Eğer kurultay iptal edilirse, Kılıçdaroğlu’nun liderliğe dönmesi partide bir “temizlik” sürecini başlatacak.
Mesela CHP eski Milletvekili Barış Yarkadaş, Özgür Özel liderliğindeki genel merkezin, Kılıçdaroğlu’nu partiden ihraç etmek için hazırlık yaptığını iddia ediyor.
Böyle bir durumun, CHP tarihinde görülmemiş bir krize yol açacağını bilmek için kâhin olmaya gerek yok.
Kılıçdaroğlu-İmamoğlu tartışması, yalnızca CHP’deki liderlik krizini değil, aynı zamanda ideolojik ve stratejik yönelimlerini de sorgulatan bir dönemeçte.
Parti, bir yandan yargıdan gelecek muhtemel kararın baskısıyla baş etmeye çalışırken, diğer yandan iç çekişmelerle ciddi bir zayıflama yaşıyor.
30 Haziran kararı, sadece CHP’nin değil, muhalif bloğun geleceğini de şekillendirecek.

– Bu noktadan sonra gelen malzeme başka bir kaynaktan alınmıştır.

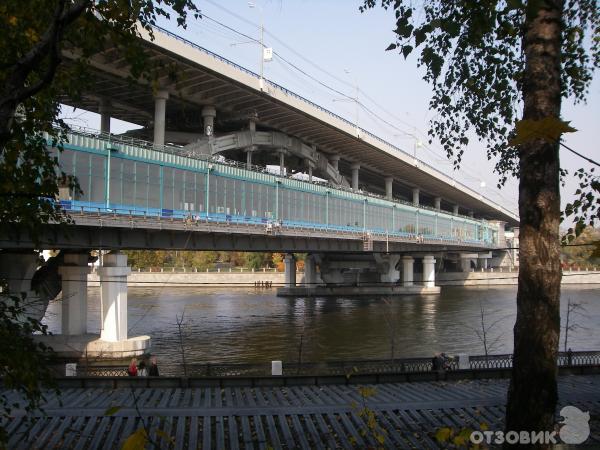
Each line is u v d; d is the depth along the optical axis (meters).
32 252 30.56
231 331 48.28
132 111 61.25
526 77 6.17
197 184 44.38
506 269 131.25
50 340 33.34
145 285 109.81
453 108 10.09
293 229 52.22
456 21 6.05
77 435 11.59
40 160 7.29
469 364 22.36
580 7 8.09
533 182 5.96
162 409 12.98
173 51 45.59
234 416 12.72
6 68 6.06
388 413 13.09
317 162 80.38
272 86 59.97
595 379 16.81
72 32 6.99
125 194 37.19
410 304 73.75
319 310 66.25
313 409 13.09
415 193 117.00
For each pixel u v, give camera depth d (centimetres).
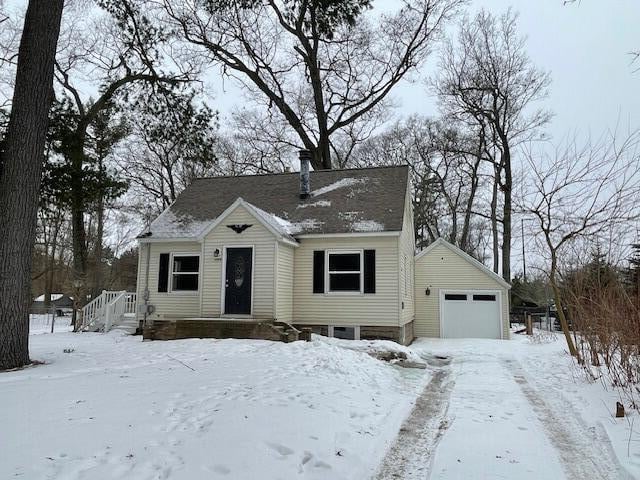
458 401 710
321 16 1702
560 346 1385
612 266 914
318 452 437
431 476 414
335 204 1641
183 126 1424
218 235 1443
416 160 3378
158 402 574
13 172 910
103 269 4019
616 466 441
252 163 3084
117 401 577
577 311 959
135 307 1748
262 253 1399
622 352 721
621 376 770
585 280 962
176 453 412
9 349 866
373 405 641
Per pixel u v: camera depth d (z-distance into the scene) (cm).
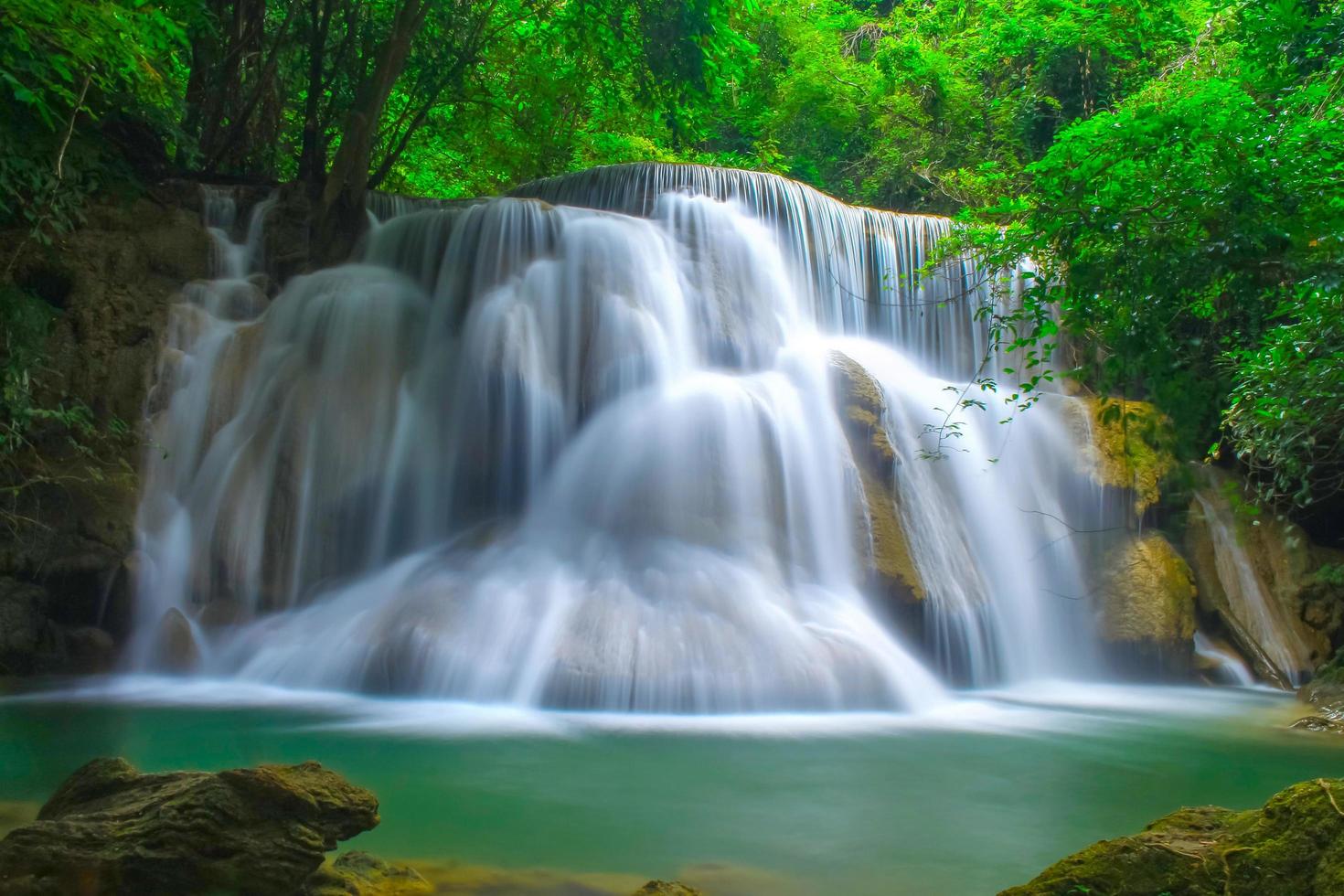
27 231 1479
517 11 2272
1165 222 670
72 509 1364
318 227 1777
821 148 3319
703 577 1243
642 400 1472
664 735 983
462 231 1644
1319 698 1275
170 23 1148
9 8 1006
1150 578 1534
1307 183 634
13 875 455
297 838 486
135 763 827
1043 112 2895
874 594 1321
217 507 1409
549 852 628
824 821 715
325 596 1363
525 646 1149
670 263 1633
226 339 1541
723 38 2162
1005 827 711
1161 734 1082
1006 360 1853
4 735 927
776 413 1441
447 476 1477
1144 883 461
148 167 1762
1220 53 2000
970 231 827
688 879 587
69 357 1451
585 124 2903
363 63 1994
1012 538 1552
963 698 1276
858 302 1844
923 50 3022
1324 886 425
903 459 1505
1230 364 868
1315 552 1641
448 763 854
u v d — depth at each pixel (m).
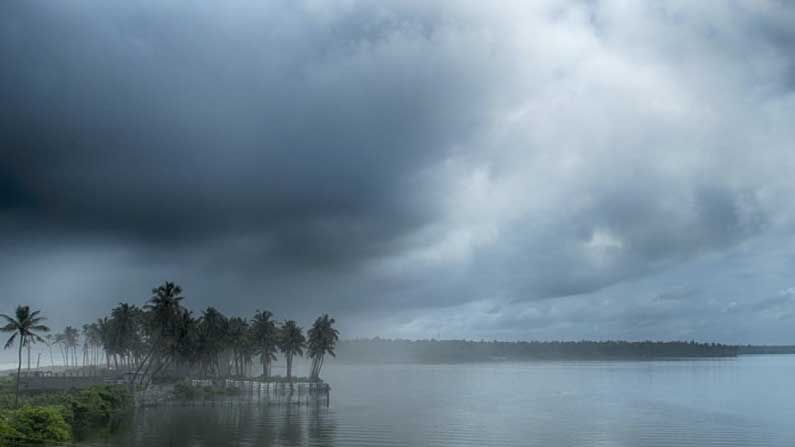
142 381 158.12
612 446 117.94
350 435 122.75
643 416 168.62
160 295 159.88
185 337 170.38
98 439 105.12
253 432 122.38
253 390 180.38
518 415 167.88
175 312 160.25
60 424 92.56
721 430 141.00
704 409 188.75
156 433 115.69
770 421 158.38
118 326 198.75
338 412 163.50
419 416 161.50
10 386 135.25
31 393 125.69
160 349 168.38
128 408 139.12
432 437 124.00
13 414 90.12
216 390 170.12
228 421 137.38
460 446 113.75
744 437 131.38
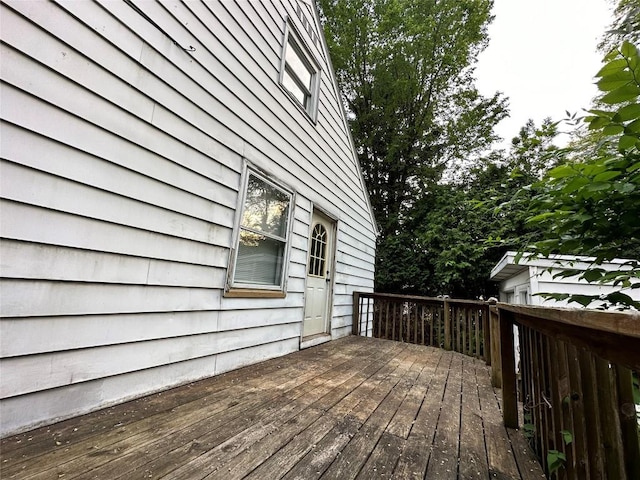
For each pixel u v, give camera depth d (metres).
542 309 1.14
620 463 0.90
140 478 1.23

CHP, bu kaosu aşmak için birlik ve bütünlüğü sağlayabilecek mi, yoksa bölünme kaçınılmaz mı olacak?
Sadece CHP’nin ve muhalif cephenin değil Türk siyasetinin yakın geleceğini belirleyecek olan da aslında tam bu sorunun cevabında gizli.